Los sumerios pensaban que el mundo estaba gobernado por los dioses,
cuyos poderes estaban personificados por seres míticos que se
representaban a menudo por parejas, a fin de simbolizar su equilibrio.
Generalmente, monstruosos, se los reproducía ante las puertas y en el
mobiliario de los templos, que eran considerados la réplica terrestre
del ámbito cósmico de los dioses. Estos seres de personalidad
elemental eran a veces terroríficos en tanto que guardianes del templo,
y el orden del mundo era concebido de una manera dramática, como
consecuencia de combates en el curso de los cuales los dioses habían conquistado
su dominio.
Estos combates simbolizaban los momentos críticos del ciclo de las
estaciones, perpetuamente renovado año tras año. Estos combates
tendían a ser confundidos con los sacrificios que los hombres ofrecían
para honrar a los dioses e invitarlos a intervenir asegurando así el
orden de la Naturaleza.
El toro era la víctima por excelencia de los sacrificios. Se pensó,
hacia el 2800 a.C., en darle una cabeza humana en su función de genio
personificando la montaña o la tierra fértil, el mundo de los
infiernos donde son depositadas las semillas de vida. El toro
androcéfalo se convirtió así en el compañero del Dios-Sol que sale
cada mañana de la montaña de los infiernos.

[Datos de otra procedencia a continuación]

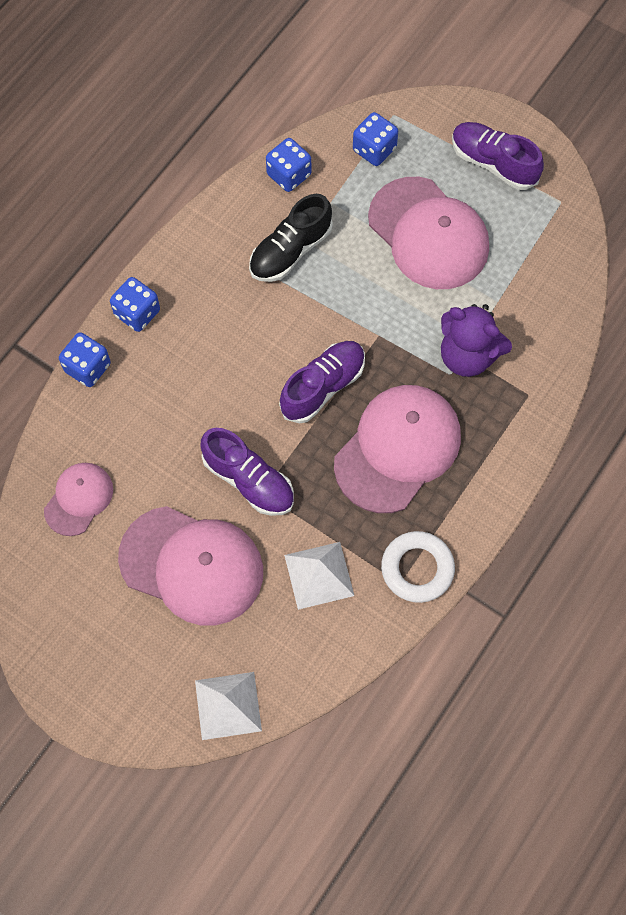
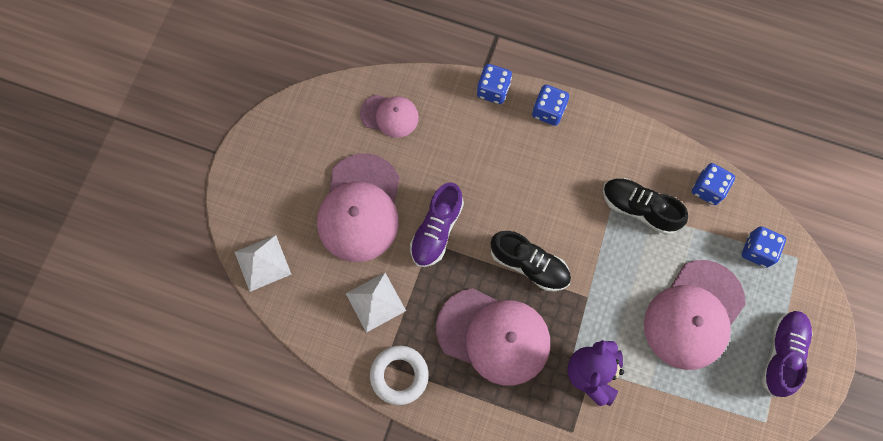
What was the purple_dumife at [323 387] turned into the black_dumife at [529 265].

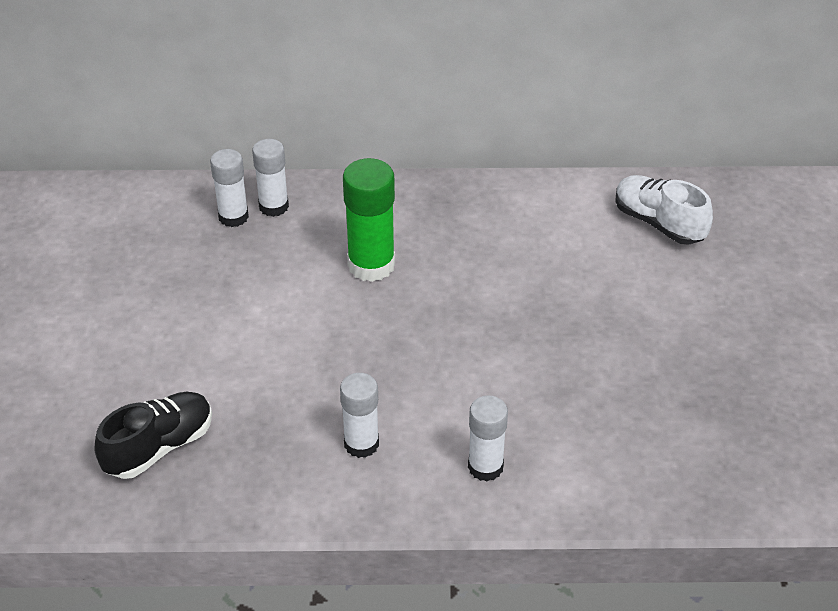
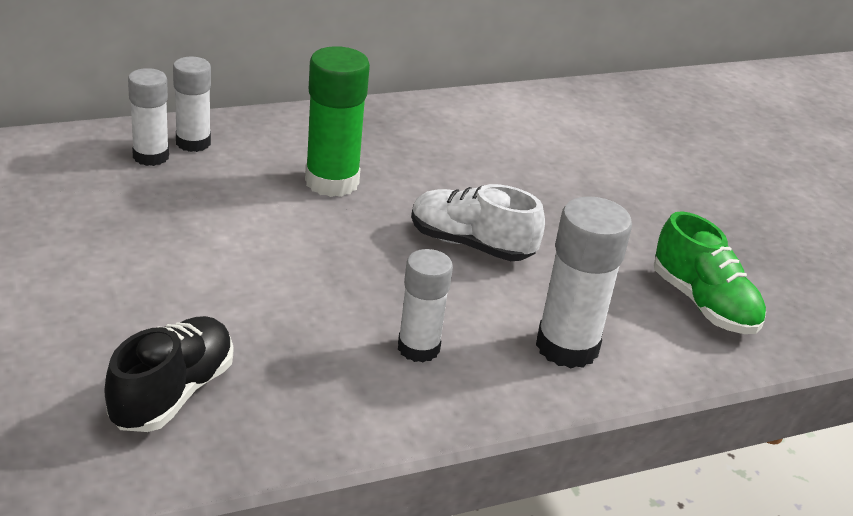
The size of the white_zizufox at [485 467] changed by a factor of 1.52. The white_dumife ended up elsewhere, having gone from [659 223] to [471 244]. The second view gained the green_dumife at [703 304].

En la época del renacimiento sumerio patrocinado por Gudea,
príncipe de Lagash, cuya capital era Girsu, hacia el 2150 a.C., el toro
androcéfalo fue asociado al dios de los infiernos Hendursag, dios del
fuego. Es por esta razón por lo que se le representa en las lámparas.
Se le puso la tiara con varias filas de cuernos, atributo de los dioses,
y su rostro expresó la vigilancia, según el ideal de sabiduría y de
humanismo de esta época. Su cuerpo estaba horadado por una cavidad
destinada a recibir un pequeño vaso en el cual los devotos depositaban
una ofrenda al dios-protector de este buen genio.